When I look at Britain from the United States, it would be tempting to be a little envious.
Here we have a President who denied the threat from corona until a few days ago. Due to his bungling, the country still isn’t capable of testing for the new virus.
And when his advisors finally wrote an earnest speech for him, he was unable to read it clearly or empathetically.
When the number of cases spikes exponentially in the coming days and weeks, the United States will pay a heavy price for this incompetence.
Compared to Trump, Boris Johnson nearly gives the impression of having understood the seriousness of the situation.
When he addressed the country, he was forthright about the fact that Britain now faces a challenge that is on a par with some of the more dramatic moments of the past century.
For a few minutes, this gave me hope. Johnson knows that a large percentage of Britons could soon contract the virus. He is aware that corona is far more deadly than the flu.
And he has presumably noticed that it has, in a matter of days, brought the Italian health care system to the brink of collapse. Surely, I thought, this would lead him to enact radical measures to combat the pandemic.

Then Johnson started to describe his proposed remedies, and my heart sank. It is of course right to ask people to stay at home if they’re feeling sick or to tell them not to go on a cruise right now.
But are these measures nearly enough to contain the spread of a deadly pandemic? Of course not.
China and Italy show that only extreme forms of social distancing can stop the exponential spread of the virus. Italy had 322 cases of corona two weeks ago, 2,502 cases one week ago, and far over 10,000 cases today.
Under those circumstances, it is the height of irresponsibility to tell your countrymen to keep going about their lives as though nothing much had happened.
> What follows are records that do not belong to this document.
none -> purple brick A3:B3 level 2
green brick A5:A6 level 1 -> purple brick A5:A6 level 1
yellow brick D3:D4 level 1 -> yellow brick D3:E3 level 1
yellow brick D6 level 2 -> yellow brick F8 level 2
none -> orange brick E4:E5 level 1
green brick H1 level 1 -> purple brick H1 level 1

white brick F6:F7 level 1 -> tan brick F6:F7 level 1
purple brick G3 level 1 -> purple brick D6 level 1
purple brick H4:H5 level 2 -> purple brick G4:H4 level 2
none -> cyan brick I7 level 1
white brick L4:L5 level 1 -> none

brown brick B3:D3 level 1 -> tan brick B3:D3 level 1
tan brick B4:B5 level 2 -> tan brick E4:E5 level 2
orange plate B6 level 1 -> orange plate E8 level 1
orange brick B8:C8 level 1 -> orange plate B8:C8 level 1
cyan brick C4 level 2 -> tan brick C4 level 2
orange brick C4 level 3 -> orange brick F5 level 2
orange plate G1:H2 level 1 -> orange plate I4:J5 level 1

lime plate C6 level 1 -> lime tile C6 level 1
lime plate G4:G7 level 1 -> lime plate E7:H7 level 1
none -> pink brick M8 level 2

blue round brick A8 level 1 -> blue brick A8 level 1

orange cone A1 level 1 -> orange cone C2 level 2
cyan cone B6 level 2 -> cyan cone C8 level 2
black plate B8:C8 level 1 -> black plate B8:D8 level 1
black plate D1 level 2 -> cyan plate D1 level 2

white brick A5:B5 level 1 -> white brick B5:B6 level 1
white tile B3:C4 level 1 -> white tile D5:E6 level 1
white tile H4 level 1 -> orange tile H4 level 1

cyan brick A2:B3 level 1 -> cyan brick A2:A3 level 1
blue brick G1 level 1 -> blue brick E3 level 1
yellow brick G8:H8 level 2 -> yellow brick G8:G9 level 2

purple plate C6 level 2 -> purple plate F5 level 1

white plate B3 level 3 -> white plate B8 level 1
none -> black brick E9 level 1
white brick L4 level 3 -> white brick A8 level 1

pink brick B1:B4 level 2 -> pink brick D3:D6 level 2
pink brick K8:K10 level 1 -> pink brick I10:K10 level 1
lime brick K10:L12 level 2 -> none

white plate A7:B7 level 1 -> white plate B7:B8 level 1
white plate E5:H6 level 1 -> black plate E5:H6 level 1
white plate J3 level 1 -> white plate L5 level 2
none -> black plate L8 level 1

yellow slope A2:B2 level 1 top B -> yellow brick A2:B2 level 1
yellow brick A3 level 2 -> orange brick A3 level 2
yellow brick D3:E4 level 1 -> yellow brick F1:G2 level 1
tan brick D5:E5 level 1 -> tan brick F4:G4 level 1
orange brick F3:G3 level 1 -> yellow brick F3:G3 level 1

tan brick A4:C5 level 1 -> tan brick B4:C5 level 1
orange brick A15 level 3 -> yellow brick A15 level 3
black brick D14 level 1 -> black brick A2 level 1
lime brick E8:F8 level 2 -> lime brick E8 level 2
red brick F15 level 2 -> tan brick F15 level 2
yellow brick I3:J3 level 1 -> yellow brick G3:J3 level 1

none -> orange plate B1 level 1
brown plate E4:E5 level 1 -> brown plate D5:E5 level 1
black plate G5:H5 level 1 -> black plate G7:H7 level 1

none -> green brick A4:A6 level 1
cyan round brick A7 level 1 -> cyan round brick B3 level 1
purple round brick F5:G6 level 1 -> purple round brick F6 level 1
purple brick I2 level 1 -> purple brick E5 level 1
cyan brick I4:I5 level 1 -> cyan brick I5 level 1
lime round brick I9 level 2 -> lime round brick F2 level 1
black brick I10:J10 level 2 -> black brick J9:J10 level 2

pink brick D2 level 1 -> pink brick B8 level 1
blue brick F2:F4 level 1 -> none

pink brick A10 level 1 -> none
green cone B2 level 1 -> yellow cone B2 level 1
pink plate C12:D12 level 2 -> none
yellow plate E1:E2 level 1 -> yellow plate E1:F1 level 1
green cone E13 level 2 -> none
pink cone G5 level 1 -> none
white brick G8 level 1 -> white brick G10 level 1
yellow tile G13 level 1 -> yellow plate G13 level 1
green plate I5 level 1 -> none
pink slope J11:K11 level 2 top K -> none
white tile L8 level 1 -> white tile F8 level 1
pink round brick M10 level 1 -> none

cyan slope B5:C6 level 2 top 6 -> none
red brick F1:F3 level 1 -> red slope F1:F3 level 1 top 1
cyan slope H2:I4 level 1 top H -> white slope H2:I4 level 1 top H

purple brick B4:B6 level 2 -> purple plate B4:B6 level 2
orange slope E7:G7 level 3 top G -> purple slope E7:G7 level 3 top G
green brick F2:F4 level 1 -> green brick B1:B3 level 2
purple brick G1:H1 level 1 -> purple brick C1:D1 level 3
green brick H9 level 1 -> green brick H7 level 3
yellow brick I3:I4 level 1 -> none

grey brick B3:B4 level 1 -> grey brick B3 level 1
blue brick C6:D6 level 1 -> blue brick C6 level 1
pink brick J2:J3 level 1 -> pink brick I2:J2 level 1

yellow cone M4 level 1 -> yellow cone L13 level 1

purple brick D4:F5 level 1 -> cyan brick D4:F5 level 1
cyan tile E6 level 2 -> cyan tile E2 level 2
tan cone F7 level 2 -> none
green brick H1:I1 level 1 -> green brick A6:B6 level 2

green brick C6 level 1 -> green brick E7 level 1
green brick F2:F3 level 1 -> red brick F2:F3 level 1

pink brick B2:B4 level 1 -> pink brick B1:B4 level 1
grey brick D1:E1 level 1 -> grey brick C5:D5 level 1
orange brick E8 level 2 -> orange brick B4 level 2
China and Italy also show that corona very quickly overburdens the medical system in catastrophic ways.
In Lombardy, doctors and nurses are now forced to choose which patients they will let die because they simply don’t have the resources to help everybody.
Under those circumstances, it is inexpressibly callous to insist that half or quarter measures will be enough to contain this deadly pandemic.
In the British government’s worst case scenario, more than 500,000 people could die.
In light of this horrifying figure, the only moral response would be to take much more radical action. The government needs to shut normal life down immediately. Office workers should stay home.
Schools and universities should close, as they have in many other European countries. Big events and gathering places – such as football games, of course, but also including pubs, clubs, and conferences – should be shuttered or postponed.
Insofar as at all possible, we should all be staying at home.
A Prime Minister who understands the seriousness of this situation would have shown true courage and leadership by taking these painful steps before it is too late. Boris Johnson failed that test.
And the United Kingdom is likely to pay a heavy price for his cowardice.